On Fri, 2009-11-20 at 11:18 +0000, Gavin McCullagh wrote:
> I recently asked this question of a techie/sales guy who looked at me as
> though I had 5 heads (he was pushing a 3-drive RAID5 unit). As far as he
> was concerned, RAID5 is _the_ industry standard and he had never seen a
> problem (beyond the usual single drive failure) in the countless installs
> he had been involved in.
Good for him.. of course sales is at a distance from the coalface..
> Is this a real concern?
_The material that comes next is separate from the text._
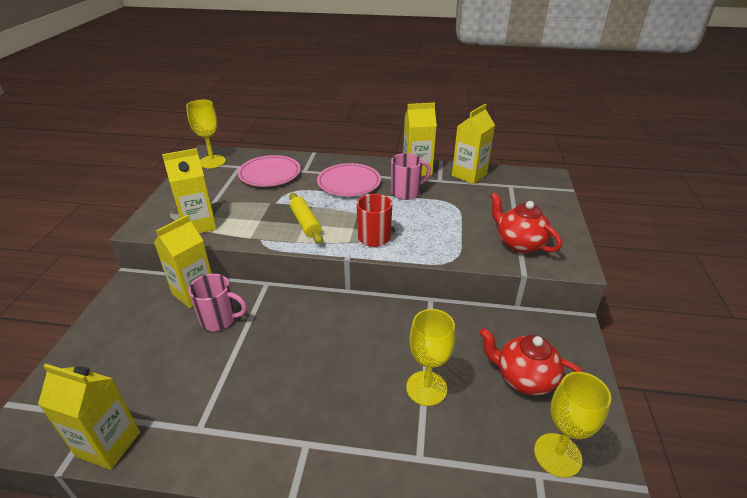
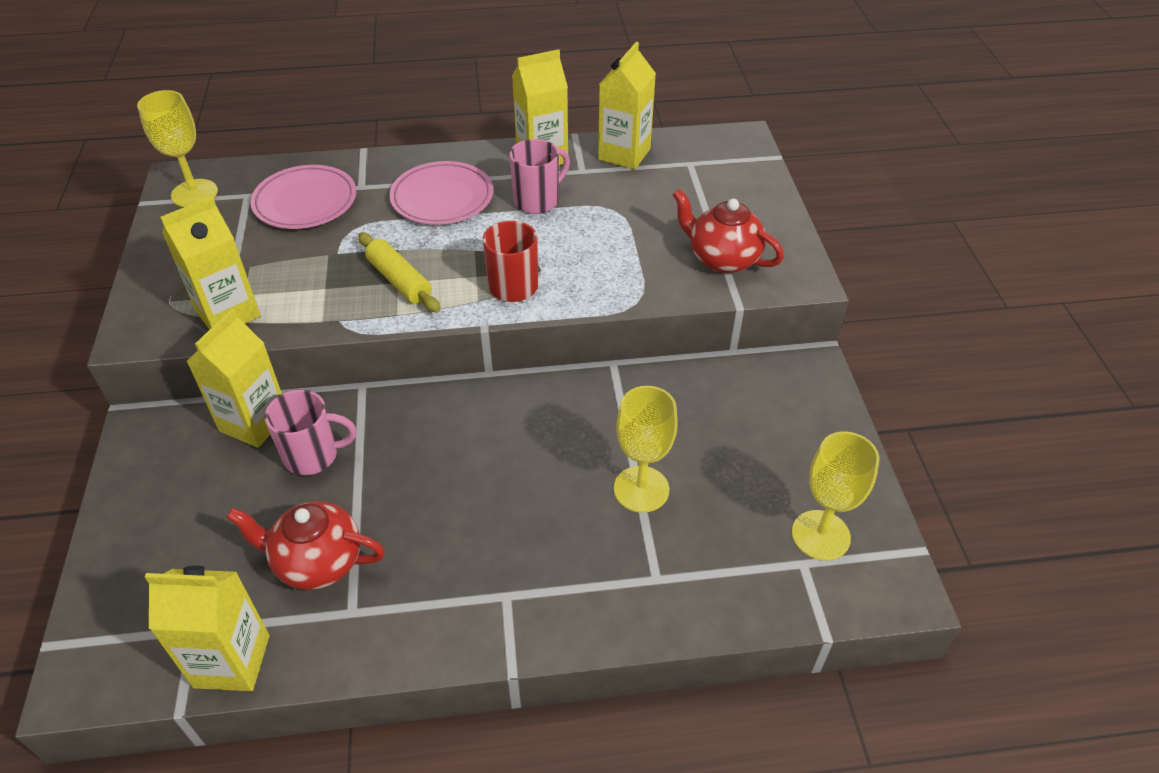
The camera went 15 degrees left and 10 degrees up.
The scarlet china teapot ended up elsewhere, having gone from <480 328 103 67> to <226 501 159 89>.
In terms of a budget, in some instances you could
> probably use SCSI drives in RAID5 to achieve the same capacity as SATA
> drives in RAID1.
Yes I have had raid 5 systems fail during rebuilds on 2 occasions (1 was
using a hardware controller that 'helpfully' hid the smart status from
the OS) the other was software based and I had a second drive fail
during the rebuild.
Since I am not responsible for very many raid arrays this seems like a
high average (or perhaps I am just careless..) but for me it's Software
Raid 1 and Raid 10 from here on in.
I have always backed up RAID disks and will continue to do so.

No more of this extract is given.